Google Instant ist eine tolle Sache: für die Nutzer. Schließlich erhalten sie schon beim Eintippen ihrer Anfrage nicht nur Vorschläge, wie sie die Suche verfeinern können (das geht ja schon seit einem Weilchen mit Google Suggest). Ab jetzt liefert Google schon beim Tippen Suchergebnisse. Ab dem ersten Buchstaben. Und mit jedem Buchstaben eine neue Liste. Der Konzern verspricht eine deutliche Beschleunigung von Suchen – und hat damit sicher Recht. Einwortsuchen? Vergangenheit! Deshalb ist Instant toll. Für die Nutzer.

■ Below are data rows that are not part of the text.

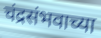
चंद्रसंभवाच्या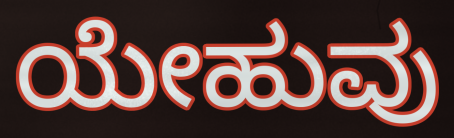
ಯೇಹುವು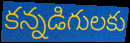
కన్నడిగులకుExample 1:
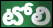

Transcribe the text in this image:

టోలి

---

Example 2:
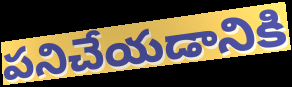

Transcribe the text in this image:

పనిచేయడానికి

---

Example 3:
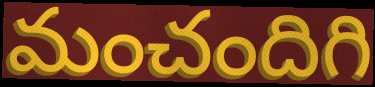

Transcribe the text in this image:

మంచందిగి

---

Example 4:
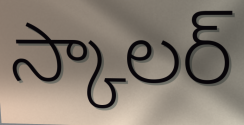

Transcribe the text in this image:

స్కాలర్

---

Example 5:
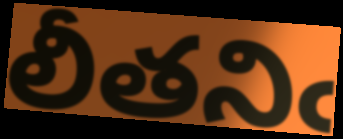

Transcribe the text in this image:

లీతనిఁ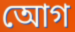
আেগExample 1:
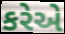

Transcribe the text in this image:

કરેએ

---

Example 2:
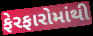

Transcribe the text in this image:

ફેરફારોમાંથી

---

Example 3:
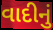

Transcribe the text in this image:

વાદીનું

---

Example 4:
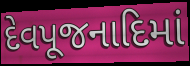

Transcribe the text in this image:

દેવપૂજનાદિમાં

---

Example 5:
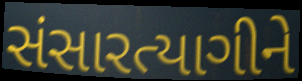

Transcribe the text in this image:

સંસારત્યાગીનેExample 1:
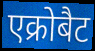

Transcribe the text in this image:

एक्रोबैट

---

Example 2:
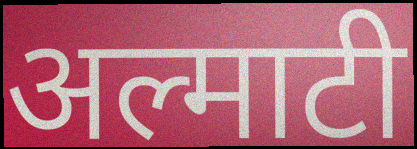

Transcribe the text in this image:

अल्माटी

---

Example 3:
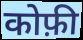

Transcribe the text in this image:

कोफ़ी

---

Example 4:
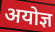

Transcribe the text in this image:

अयोज्ञ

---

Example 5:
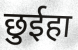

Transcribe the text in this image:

छुईहा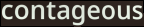
contageousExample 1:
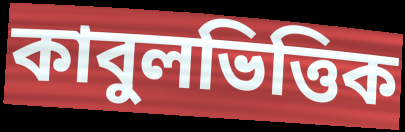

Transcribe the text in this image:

কাবুলভিত্তিক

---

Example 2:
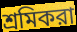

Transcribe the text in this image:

শ্রমিকরা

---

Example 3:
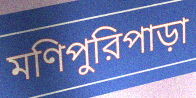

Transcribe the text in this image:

মণিপুরিপাড়া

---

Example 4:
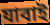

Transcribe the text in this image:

যাবাই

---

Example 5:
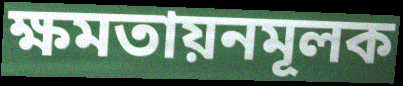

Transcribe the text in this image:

ক্ষমতায়নমূলকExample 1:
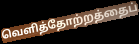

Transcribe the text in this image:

வெளித்தோற்றத்தைப்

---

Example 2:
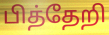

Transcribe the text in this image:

பித்தேறி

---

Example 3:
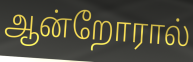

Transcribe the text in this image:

ஆன்றோரால்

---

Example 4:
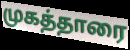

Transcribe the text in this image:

முகத்தாரை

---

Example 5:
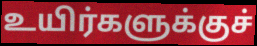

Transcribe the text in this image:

உயிர்களுக்குச்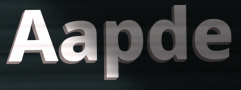
Aapde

Google Instant ist die Pest: für Suchmaschinenoptimierer. Steve Rubel wird da sehr deutlich: “Google Instant Makes SEO Irrelevant”. Mit Instant sieht jeder Google-Nutzer (endgültig) ein anderes Internet. Denn Google sucht nicht nur während der Nutzer tippt, sondern versucht auch zu erraten, was er tatsächlich finden will. Hier und jetzt bedeutet das für mich: Die Eingabe des Buchstabens “w” liefert mir unmittelbar das Wetter von München – weil ich gerade in München sitze. Meine Suchanfragen werden dadurch automatisch genauer. Bei einem bestimmten Suchwort auf der ersten Ergebnisseite gelistet zu sein, ist kaum noch etwas wert (die zweite Seite nutzlos). Denn die Einwortsuche ist: Vergangenheit.

Die Computerwoche mault schon:

Und Google erreicht noch etwas mit Instant: Das Unternehmen stärkt die eigene Homepage. Denn Instant funktioniert nur dort und nicht im Suchfeld des Browsers (bisher nicht einmal in Chrome). Will ich den Komfort, gehe ich also künftig auf die Homepage (zumindest ich war da in den vergangenen Jahren nur hin und wieder und meistens aus Versehen).